→ **Instructions for the task**
This task calls for every entry below to be repeated exactly, without the pictures.

[Electronic design files]

____________________

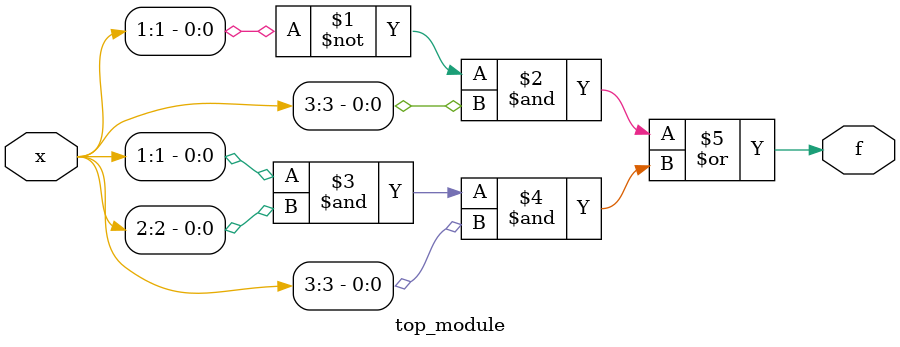
<source format=v>


module top_module (
    input [4:1] x,
    output f
);

    assign f = (~x[1] & x[3]) | (x[1] & x[2] & x[3]);

endmodule
</source>
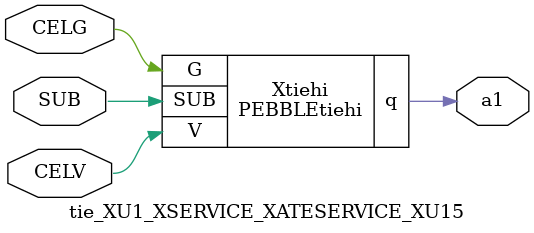
<source format=v>



module PEBBLEtiehi ( q, G, SUB, V );

  input V;
  output q;
  input G;
  input SUB;
endmodule

//Celera Confidential Do Not Copy tie_XU1_XSERVICE_XATESERVICE_XU15
//Celera Confidential Symbol Generator
//TIE
module tie_XU1_XSERVICE_XATESERVICE_XU15 (CELV,CELG,a1,SUB);
input CELV;
input CELG;
output a1;
input SUB;

//Celera Confidential Do Not Copy tie
PEBBLEtiehi Xtiehi(
.V (CELV),
.q (a1),
.SUB (SUB),
.G (CELG)
);
//,diesize,PEBBLEtiehi

//Celera Confidential Do Not Copy Module End
//Celera Schematic Generator
endmodule

</source>
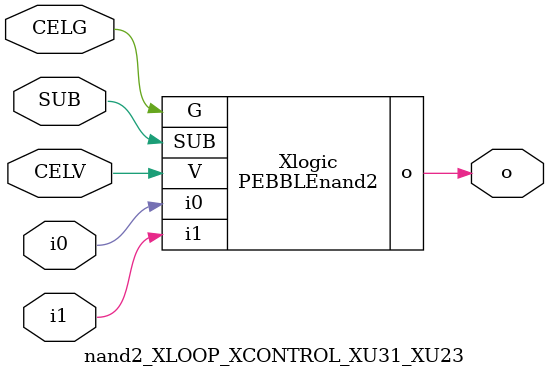
<source format=v>



module PEBBLEnand2 ( o, G, SUB, V, i0, i1 );

  input i0;
  input V;
  input i1;
  input G;
  output o;
  input SUB;
endmodule

//Celera Confidential Do Not Copy nand2_XLOOP_XCONTROL_XU31_XU23
//Celera Confidential Symbol Generator
//5V NAND2
module nand2_XLOOP_XCONTROL_XU31_XU23 (CELV,CELG,i0,i1,o,SUB);
input CELV;
input CELG;
input i0;
input i1;
input SUB;
output o;

//Celera Confidential Do Not Copy nand2
PEBBLEnand2 Xlogic(
.V (CELV),
.i0 (i0),
.i1 (i1),
.o (o),
.SUB (SUB),
.G (CELG)
);
//,diesize,PEBBLEnand2

//Celera Confidential Do Not Copy Module End
//Celera Schematic Generator
endmodule

</source>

____________________

→ **Answer below**
<source format=v>


module top_module (
    input [4:1] x,
    output f
);

    assign f = (~x[1] & x[3]) | (x[1] & x[2] & x[3]);

endmodule
</source>
<source format=v>



module PEBBLEtiehi ( q, G, SUB, V );

  input V;
  output q;
  input G;
  input SUB;
endmodule

//Celera Confidential Do Not Copy tie_XU1_XSERVICE_XATESERVICE_XU15
//Celera Confidential Symbol Generator
//TIE
module tie_XU1_XSERVICE_XATESERVICE_XU15 (CELV,CELG,a1,SUB);
input CELV;
input CELG;
output a1;
input SUB;

//Celera Confidential Do Not Copy tie
PEBBLEtiehi Xtiehi(
.V (CELV),
.q (a1),
.SUB (SUB),
.G (CELG)
);
//,diesize,PEBBLEtiehi

//Celera Confidential Do Not Copy Module End
//Celera Schematic Generator
endmodule

</source>
<source format=v>



module PEBBLEnand2 ( o, G, SUB, V, i0, i1 );

  input i0;
  input V;
  input i1;
  input G;
  output o;
  input SUB;
endmodule

//Celera Confidential Do Not Copy nand2_XLOOP_XCONTROL_XU31_XU23
//Celera Confidential Symbol Generator
//5V NAND2
module nand2_XLOOP_XCONTROL_XU31_XU23 (CELV,CELG,i0,i1,o,SUB);
input CELV;
input CELG;
input i0;
input i1;
input SUB;
output o;

//Celera Confidential Do Not Copy nand2
PEBBLEnand2 Xlogic(
.V (CELV),
.i0 (i0),
.i1 (i1),
.o (o),
.SUB (SUB),
.G (CELG)
);
//,diesize,PEBBLEnand2

//Celera Confidential Do Not Copy Module End
//Celera Schematic Generator
endmodule

</source>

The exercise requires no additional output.